Er wollte einem Flüchtling helfen: Pfarrer wandert für Drogen-Handel in den Knast

Chemnitz - Trotz Beichte keine Vergebung: Pfarrer Carsten R. (49) soll kiloweise mit Drogen gehandelt haben (TAG24 berichtete).

Ex-Pfarrer Carsten R. (49) ist in acht von elf Fällen schuldig gesprochen worden und muss zweieinhalb Jahre in den Knast.
Ex-Pfarrer Carsten R. (49) ist in acht von elf Fällen schuldig gesprochen worden und muss zweieinhalb Jahre in den Knast.  © Harry Härtel / Härtelpress

Das Chemnitzer Landgericht sprach den Geistlichen am Montag schuldig.

Der suspendierte Pfarrer der St. Pauli-Kreuz-Kirchgemeinde hatte gestanden: Nachdem er einem Flüchtling aus dem arabischen Raum 12.000 Euro lieh, die Summe aber nicht vollständig zurückbekam, stieg er in Hoffnung auf Rückzahlung ins Drogengeschäft ein.

Erst fuhr er den Drogendealer Assad mehrmals nach Leipzig, damit dieser dort Marihuana kaufen und anschließend in Chemnitz verkaufen konnte, später handelte er selbst.

Die Staatsanwaltschaft forderte schließlich viereinhalb Jahre Haft für den Kirchenmann. "Er hatte weder Suchtdruck, noch finanzielle Not, sondern handelte aus Gier nach mehr Geld."

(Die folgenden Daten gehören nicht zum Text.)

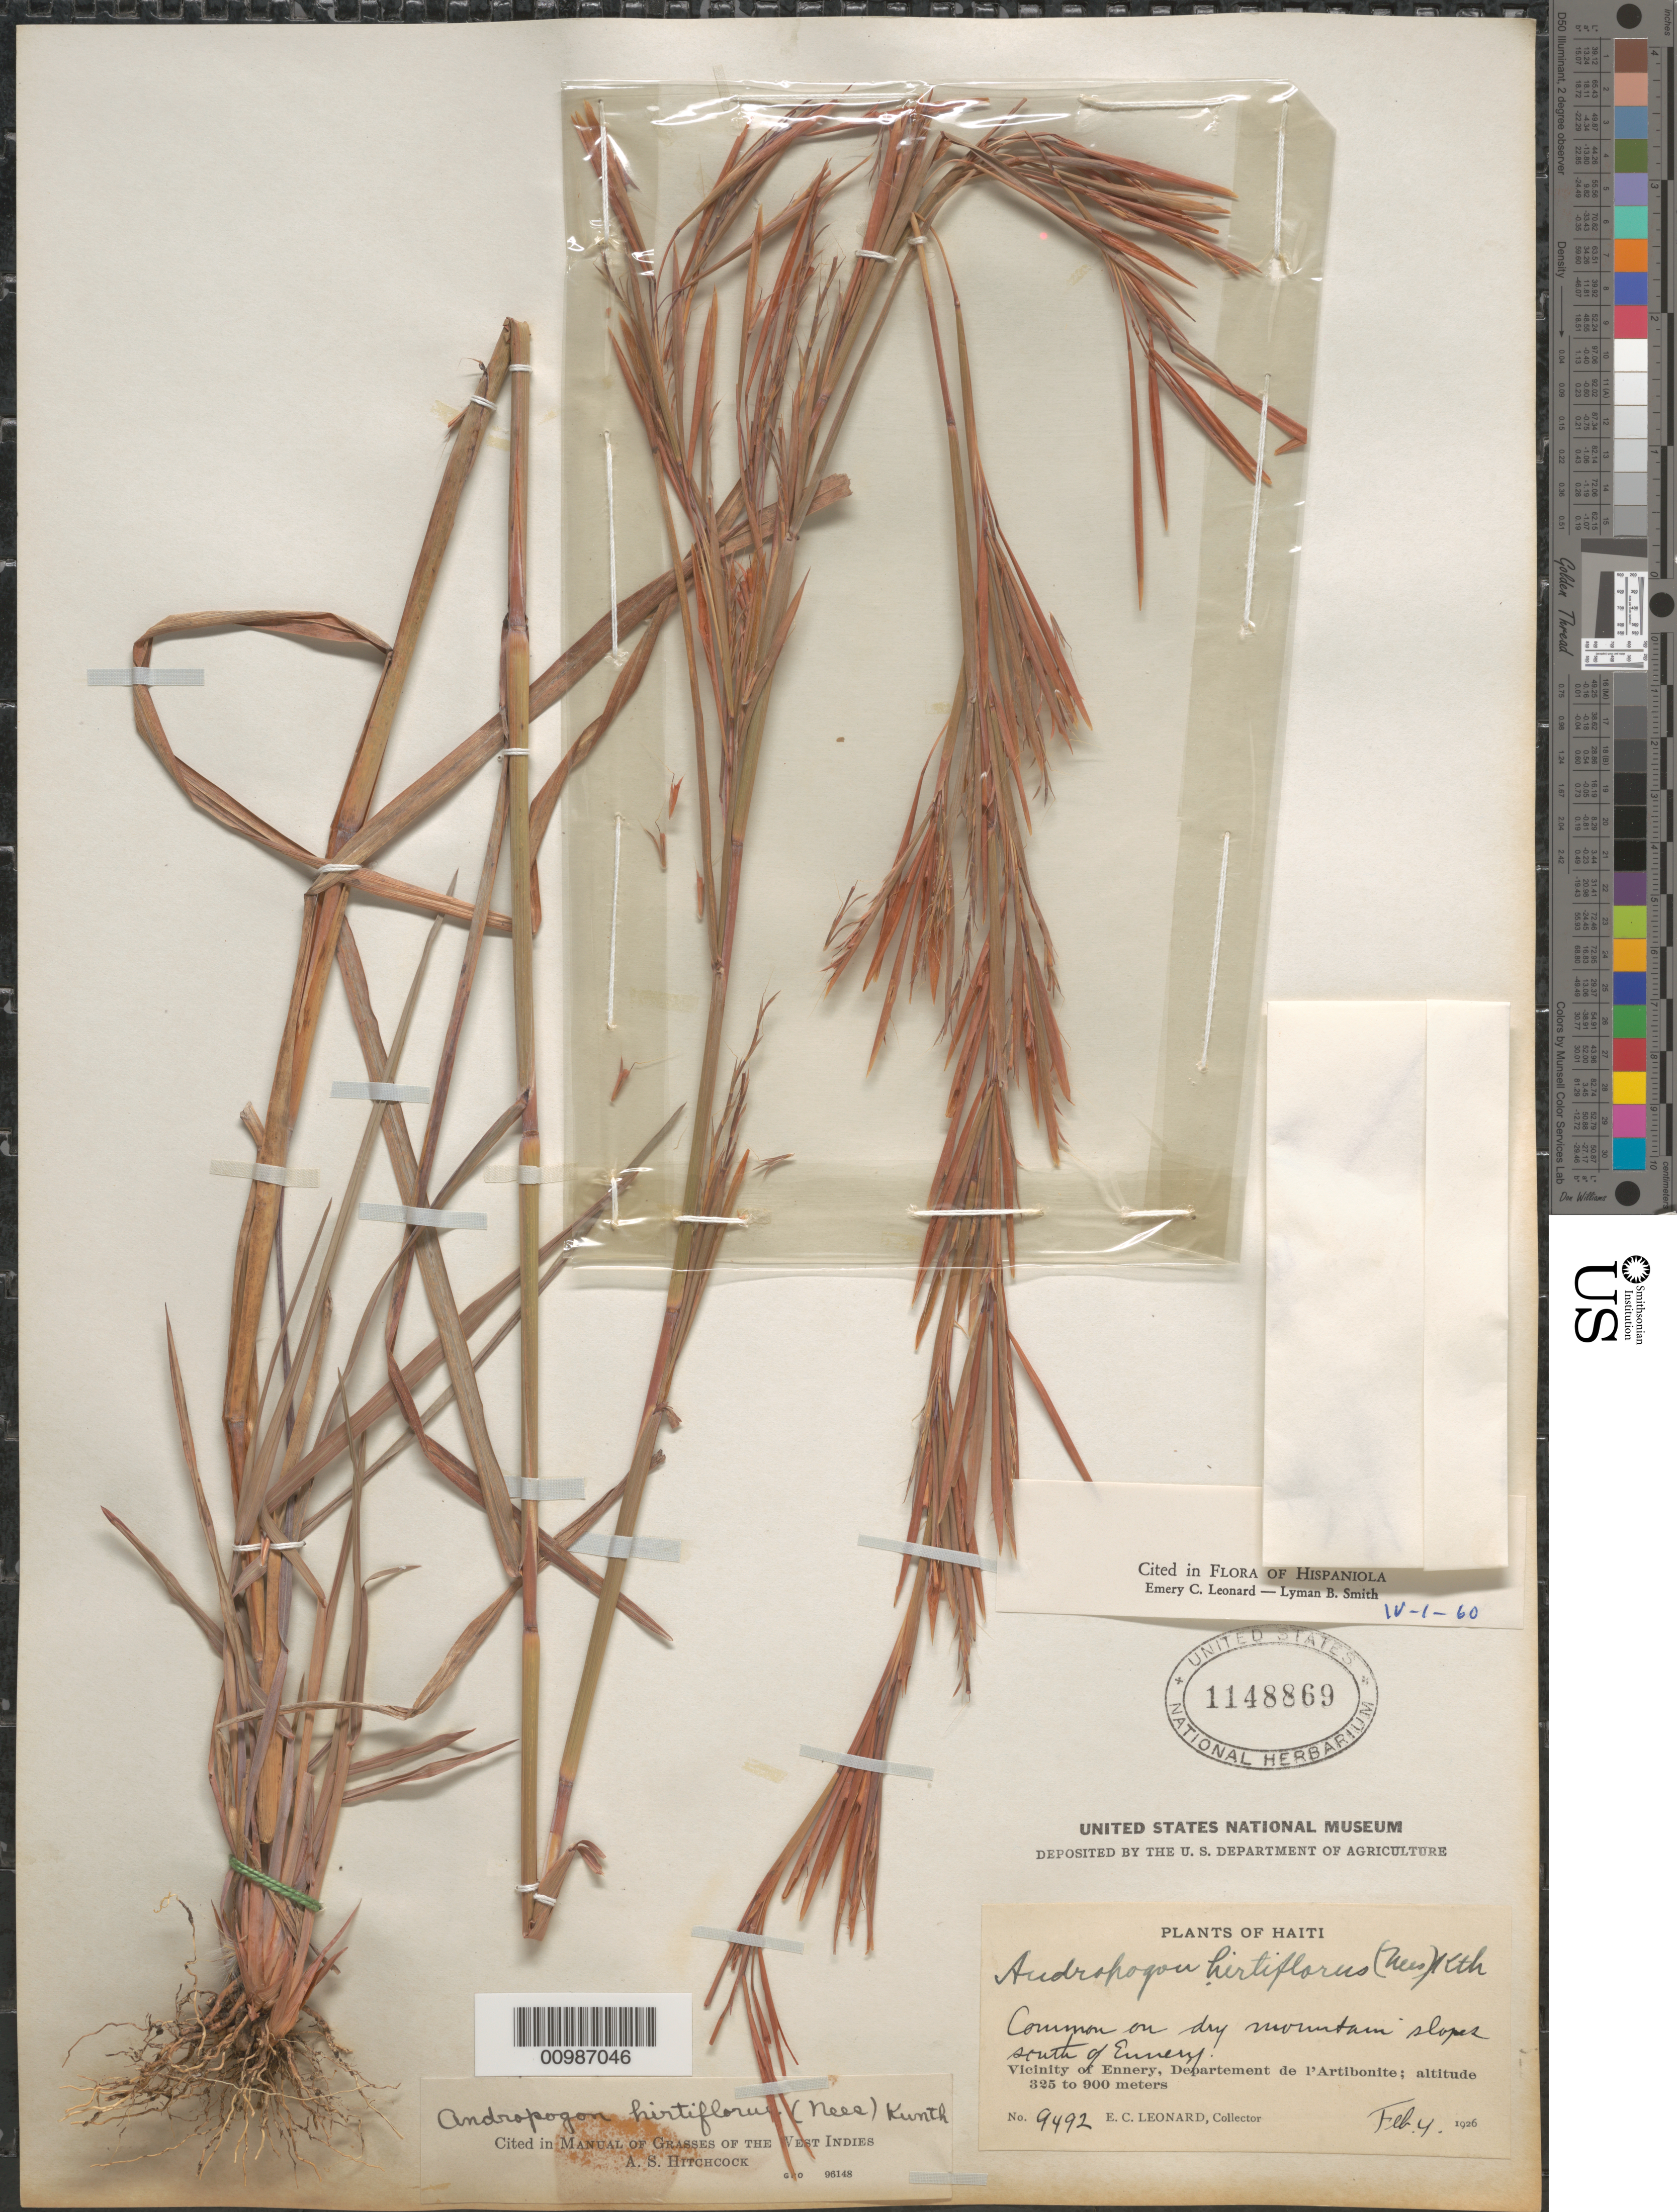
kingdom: Plantae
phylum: Tracheophyta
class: Liliopsida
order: Poales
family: Poaceae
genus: Andropogon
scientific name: Andropogon hirtiflorus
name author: (Nees) Kunth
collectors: E. C. Leonard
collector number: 9492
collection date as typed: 04 Feb 1926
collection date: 1926-02-04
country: Haiti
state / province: Artibonite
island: Hispaniola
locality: Vicinity of Ennery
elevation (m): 325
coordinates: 0 N, 0 E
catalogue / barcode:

Die Verteidigung hielt eine Bewährungsstrafe für angemessen. Carsten R. werde Beruf und Wohnung verlieren, sei geständig gewesen und habe geholfen weitere Straftaten aufzuklären.

Das letzte Wort des Angeklagten: "Ich möchte mich entschuldigen, bei allen, die von mir als Pfarrer enttäuscht sind." Doch Richterin Simone Herberger sprach den Pfarrer in acht von elf Fällen schuldig, verurteilte Carsten R. zu zweieinhalb Jahren Gefängnis. Er habe das Vertrauen seiner Gemeinde missbraucht.